Fatma Ece Gödeoğlu

Çıplaklık çağında arzunun anatomisi

23.09.2025 12:57
Haber Detay Image

Roland Barthes'in o ünlü vecizesi, Byung-Chul Han'ın yeniden yorumuyla, yalnızca erotizm üzerine değil, modern dünyada arzunun ve anlamın kendisinin neliği üzerine derin bir ders sunar: En çekici olan, tamamen açığa çıkmış olan değil, neredeyse açığa çıkmış olandır.

Bu, sadece bir bedenin estetiği ile ilgili değil, bir varoluş felsefesidir. Barthes bize, gerçek çekiciliğin, "olan" ile "olmayan" arasındaki o ince, elektrikli sınıra yerleştirildiğini söyler. Gömleğin bir düğmesinin açılması, bir eteğin hafifçe savrulması, bir eldivenin bilekten çıkarılması... Bu anlar, teşhir değil, bir vaattir. Zihni, "acaba?" sorusuyla harekete geçirir. Hayal gücünü, o boşluğu doldurmaya, o görünmeyeni tamamlamaya davet eder.
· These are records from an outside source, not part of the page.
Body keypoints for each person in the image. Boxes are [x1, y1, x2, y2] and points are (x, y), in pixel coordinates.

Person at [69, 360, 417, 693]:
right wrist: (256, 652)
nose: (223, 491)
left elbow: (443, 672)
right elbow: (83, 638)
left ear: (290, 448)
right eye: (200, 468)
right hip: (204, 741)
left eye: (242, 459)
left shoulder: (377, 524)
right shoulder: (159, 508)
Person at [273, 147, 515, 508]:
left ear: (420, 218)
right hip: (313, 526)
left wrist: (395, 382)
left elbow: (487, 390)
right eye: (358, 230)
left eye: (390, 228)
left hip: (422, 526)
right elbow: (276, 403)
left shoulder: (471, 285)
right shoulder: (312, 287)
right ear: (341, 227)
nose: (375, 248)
Erotizm, bu anlamda, bir bilmece oyunudur. Giysi, sadece örtmez; vücudu bir sanat eserine dönüştürür, ona bir çerçeve ve bir kompozisyon verir. Onu anlatılmamış bir hikâyenin nesnesi yapar. Tam bir çıplaklık ise bu hikâyeyi anlatır, son noktayı koyar ve böylece izleyicinin zihnindeki yaratım sürecini – yani arzunun ta kendisini – sonlandırır. Arzu, bir boşluğa, bir eksiğe, tamamlanmamışlığa yöneliktir. Tamamlanmış ve her yanı görülebilir olan, arzunun nesnesi olmaktan çıkar; tüketilecek bir imaj haline gelir.

Byung-Chul Han'ın bu fikri "güzellik" bağlamında yeniden ele alması son derece isabetlidir. Onun sıklıkla eleştirdiği "şeffaflık toplumu"nun tam da panzehridir bu. Bizler her şeyin sergilendiği, hiçbir şeyin saklanmadığı, mahremiyetin pazara sunulduğu bir dönemde yaşıyoruz. Sosyal medya, sürekli bir öz-teşhir ritüeli. İlişkiler, hızlı ve dolaysız bir tüketim nesnesi.
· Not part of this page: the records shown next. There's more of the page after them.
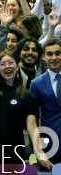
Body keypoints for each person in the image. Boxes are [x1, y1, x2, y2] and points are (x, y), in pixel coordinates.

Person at [0, 16, 54, 171]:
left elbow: (32, 127)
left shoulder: (27, 96)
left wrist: (40, 153)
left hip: (13, 151)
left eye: (11, 63)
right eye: (3, 64)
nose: (7, 66)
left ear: (17, 66)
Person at [29, 38, 61, 166]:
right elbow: (32, 121)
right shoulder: (36, 84)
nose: (54, 57)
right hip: (50, 143)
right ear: (43, 57)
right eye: (49, 54)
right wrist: (39, 150)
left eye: (58, 53)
İşte Barthes/Han ikilisinin öğretisi, bu çağa dair güçlü bir itiraz ve nostaljik bir çağrı değil, insani bir gerçeğin hatırlatılmasıdır: Gizem, arzunun oksijenidir.

Tıpkı iyi bir romanın tüm cevapları ilk sayfada vermemesi, bir şarkının en güzel kısmının dinledikten sonra kulağınızda çınlaması gibi, insan ilişkisinin ve çekiciliğin derinliği de tamamen ifşa edilmiş olmaktan değil, keşfedilecek bir katman, çözülecek bir sır bırakmasından gelir.
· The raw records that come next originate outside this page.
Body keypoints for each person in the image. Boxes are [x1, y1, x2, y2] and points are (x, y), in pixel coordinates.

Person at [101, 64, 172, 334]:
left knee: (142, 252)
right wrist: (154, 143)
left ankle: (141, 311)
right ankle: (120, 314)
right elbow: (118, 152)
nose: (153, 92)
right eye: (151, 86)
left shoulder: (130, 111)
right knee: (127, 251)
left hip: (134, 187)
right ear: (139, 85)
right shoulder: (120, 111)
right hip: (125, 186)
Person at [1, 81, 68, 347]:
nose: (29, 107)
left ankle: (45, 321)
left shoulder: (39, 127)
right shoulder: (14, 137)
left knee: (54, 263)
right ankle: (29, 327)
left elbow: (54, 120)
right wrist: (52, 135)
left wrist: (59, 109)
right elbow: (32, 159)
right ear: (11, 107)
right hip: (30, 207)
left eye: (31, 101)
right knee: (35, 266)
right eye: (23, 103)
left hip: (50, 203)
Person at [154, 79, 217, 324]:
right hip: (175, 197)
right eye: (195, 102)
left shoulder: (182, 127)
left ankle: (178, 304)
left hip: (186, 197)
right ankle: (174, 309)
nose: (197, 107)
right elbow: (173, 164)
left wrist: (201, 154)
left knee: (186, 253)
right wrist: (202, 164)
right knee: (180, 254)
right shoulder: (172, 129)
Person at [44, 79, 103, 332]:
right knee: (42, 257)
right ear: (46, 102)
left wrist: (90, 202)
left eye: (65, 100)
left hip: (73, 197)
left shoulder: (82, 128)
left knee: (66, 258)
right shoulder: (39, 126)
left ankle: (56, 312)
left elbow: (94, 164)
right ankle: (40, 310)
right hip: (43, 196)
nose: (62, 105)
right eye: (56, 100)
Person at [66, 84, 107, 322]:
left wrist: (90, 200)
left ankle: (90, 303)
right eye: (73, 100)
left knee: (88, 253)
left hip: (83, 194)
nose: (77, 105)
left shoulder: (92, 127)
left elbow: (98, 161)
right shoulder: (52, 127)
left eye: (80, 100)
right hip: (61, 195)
Bu, utangaçlığa ya da çekingenliğe bir övgü değil, bir sanat övgüsüdür. Jestlerin, bakışların, giysilerin ve sözlerin arasına ustalıkla serpiştirilmiş bir gizemin sanatı. Gerçek güzellik, bir heykelin donmuş mükemmelliğinde değil, rüzgârda hafifçe kalkmış bir perdenin ardında henüz tam seçilemeyen bir gölgenin hareketindedir. Bu noktada görünmez olanı ima etmek, görünen her şeyi göstermekten çok daha güçlüdür. Çünkü asıl büyü, bizim tamamladığımız şeydedir. Ve arzu, ancak tamamlanmamış olanı tamamlama dürtüsü olduğu sürece var olmaya devam eder.